WORK TO BE COMPLETED:
Give back, word for word, the line that contains "Заказать звонок" and all lines after it in the material, through the last; please include only these.

##############################

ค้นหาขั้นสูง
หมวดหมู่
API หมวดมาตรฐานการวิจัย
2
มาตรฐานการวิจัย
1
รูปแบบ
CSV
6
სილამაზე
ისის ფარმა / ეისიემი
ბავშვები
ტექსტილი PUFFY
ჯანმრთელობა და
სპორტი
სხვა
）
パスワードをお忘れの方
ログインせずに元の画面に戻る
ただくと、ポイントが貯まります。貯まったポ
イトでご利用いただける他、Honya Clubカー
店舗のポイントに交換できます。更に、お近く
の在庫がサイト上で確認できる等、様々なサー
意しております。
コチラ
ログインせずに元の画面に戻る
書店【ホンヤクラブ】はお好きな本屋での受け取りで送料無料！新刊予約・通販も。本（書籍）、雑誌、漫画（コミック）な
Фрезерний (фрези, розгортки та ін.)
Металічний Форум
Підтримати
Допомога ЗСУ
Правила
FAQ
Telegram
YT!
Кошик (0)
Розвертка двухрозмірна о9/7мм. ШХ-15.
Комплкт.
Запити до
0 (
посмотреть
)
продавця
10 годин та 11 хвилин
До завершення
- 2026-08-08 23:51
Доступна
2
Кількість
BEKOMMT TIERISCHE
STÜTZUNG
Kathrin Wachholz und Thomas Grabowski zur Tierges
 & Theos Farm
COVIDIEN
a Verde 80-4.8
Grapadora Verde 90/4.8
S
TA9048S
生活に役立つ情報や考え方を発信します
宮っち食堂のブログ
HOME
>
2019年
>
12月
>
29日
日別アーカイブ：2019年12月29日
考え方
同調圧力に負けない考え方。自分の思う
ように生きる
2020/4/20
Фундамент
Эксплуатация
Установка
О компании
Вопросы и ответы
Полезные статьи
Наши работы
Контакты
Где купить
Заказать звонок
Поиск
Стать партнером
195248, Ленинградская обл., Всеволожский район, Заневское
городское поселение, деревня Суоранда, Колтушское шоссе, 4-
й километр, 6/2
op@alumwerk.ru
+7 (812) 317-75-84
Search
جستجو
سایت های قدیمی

##############################

SOLVED PROBLEM:
Заказать звонок
Поиск
Стать партнером
195248, Ленинградская обл., Всеволожский район, Заневское
городское поселение, деревня Суоранда, Колтушское шоссе, 4-
й километр, 6/2
op@alumwerk.ru
+7 (812) 317-75-84
Search
جستجو
سایت های قدیمی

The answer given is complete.